* TASK 1 *
Gather every line in the listing that contains the string "della".

* DOCUMENT PASSAGE *
On Tue Feb 8, 2022 at 8:05 AM CET, luigi scarso wrote:
> Can you post a patch using the current luatex experimental repo at
> https://serveur-svn.lri.fr/svn/modhel/luatex/branches/experimental/
> (see http://www.luatex.org/download.html ) ?

Attached.

I don't know how basing one patch on top of another works with TLpatches
and its .original files. I don't even even know if its manual or not, I
constructed the TLpatch file manually.

* TASK 2 *
Update the mailing-list reply between "I don't know" and "TLpatch file manually.", inclusive, and write that stretch out with "constructed" changed to "built".

Data records
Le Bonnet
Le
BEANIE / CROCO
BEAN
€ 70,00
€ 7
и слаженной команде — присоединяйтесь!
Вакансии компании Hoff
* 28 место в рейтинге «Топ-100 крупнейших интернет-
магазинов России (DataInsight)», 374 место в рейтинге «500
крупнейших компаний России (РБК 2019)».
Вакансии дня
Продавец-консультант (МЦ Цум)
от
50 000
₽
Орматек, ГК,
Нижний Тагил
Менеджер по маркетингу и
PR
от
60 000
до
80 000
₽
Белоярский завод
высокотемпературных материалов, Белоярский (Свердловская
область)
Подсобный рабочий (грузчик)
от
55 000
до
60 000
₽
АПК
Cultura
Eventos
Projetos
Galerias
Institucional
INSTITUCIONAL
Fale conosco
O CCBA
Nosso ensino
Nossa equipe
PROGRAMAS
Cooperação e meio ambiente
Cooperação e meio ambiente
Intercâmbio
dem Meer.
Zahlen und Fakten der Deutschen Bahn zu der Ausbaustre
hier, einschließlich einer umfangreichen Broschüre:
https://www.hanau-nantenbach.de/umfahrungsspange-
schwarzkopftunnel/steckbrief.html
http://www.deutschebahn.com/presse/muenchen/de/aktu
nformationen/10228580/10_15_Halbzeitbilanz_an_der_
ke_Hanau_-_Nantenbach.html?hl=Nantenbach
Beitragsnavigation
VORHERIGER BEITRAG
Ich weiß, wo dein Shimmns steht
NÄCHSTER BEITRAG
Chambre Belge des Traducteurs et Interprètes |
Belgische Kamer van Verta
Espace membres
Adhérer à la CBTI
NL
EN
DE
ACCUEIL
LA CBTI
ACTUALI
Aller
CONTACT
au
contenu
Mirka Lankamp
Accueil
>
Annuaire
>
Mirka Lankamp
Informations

==

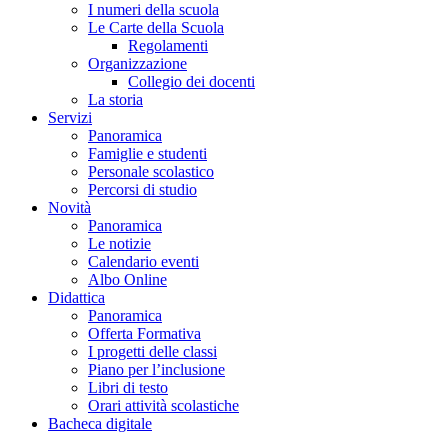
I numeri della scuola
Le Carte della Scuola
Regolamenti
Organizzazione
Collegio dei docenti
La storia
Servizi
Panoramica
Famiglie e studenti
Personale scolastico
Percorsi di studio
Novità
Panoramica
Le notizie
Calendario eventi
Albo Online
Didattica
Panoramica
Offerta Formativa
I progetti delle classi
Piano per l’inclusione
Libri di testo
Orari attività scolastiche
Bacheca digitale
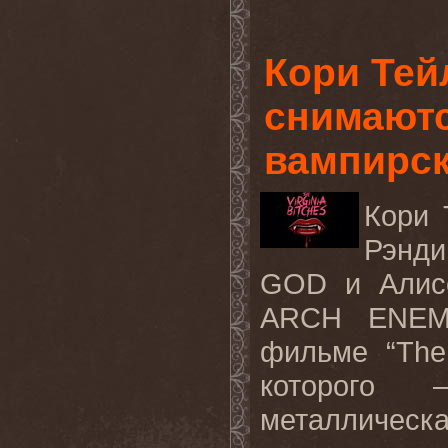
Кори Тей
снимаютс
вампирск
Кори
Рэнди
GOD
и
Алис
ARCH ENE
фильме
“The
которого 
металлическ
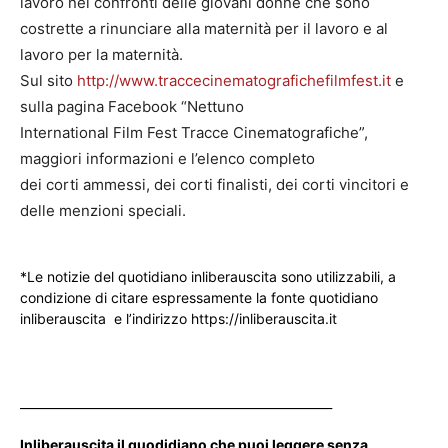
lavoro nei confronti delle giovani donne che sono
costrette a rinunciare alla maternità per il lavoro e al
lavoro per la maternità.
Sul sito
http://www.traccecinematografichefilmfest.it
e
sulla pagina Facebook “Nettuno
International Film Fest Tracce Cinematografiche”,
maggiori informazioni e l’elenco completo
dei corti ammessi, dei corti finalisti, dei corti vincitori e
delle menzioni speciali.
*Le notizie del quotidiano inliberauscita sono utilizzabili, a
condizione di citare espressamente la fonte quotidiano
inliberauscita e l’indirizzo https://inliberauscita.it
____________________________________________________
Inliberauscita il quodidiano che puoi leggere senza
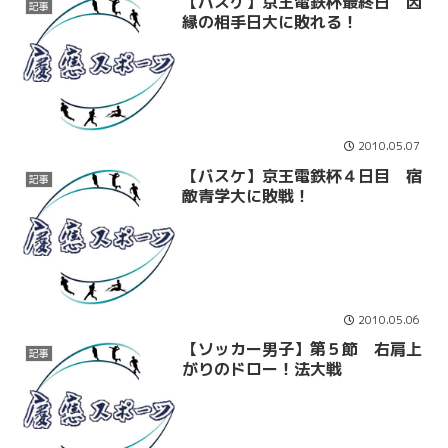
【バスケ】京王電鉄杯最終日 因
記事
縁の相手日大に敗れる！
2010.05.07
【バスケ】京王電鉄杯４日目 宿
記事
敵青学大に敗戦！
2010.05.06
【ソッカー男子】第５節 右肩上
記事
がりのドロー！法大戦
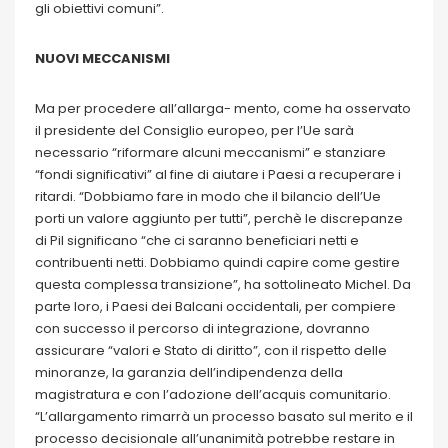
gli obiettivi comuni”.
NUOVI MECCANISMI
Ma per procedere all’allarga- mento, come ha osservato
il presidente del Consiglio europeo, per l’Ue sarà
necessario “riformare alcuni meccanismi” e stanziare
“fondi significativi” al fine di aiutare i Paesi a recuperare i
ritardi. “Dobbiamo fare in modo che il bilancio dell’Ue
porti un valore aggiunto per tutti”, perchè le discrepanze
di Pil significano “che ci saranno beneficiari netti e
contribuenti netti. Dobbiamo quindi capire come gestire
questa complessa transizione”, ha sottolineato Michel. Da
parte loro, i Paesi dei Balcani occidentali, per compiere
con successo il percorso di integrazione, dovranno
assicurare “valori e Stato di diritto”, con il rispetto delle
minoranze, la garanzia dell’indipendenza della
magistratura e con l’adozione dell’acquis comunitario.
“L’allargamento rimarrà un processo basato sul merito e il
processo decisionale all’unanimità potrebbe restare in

* ANSWER SECTION 1 *
I numeri della scuola
Le Carte della Scuola
minoranze, la garanzia dell’indipendenza della

* ANSWER SECTION 2 *
I don't know how basing one patch on top of another works with TLpatches
and its .original files. I don't even even know if its manual or not, I
built the TLpatch file manually.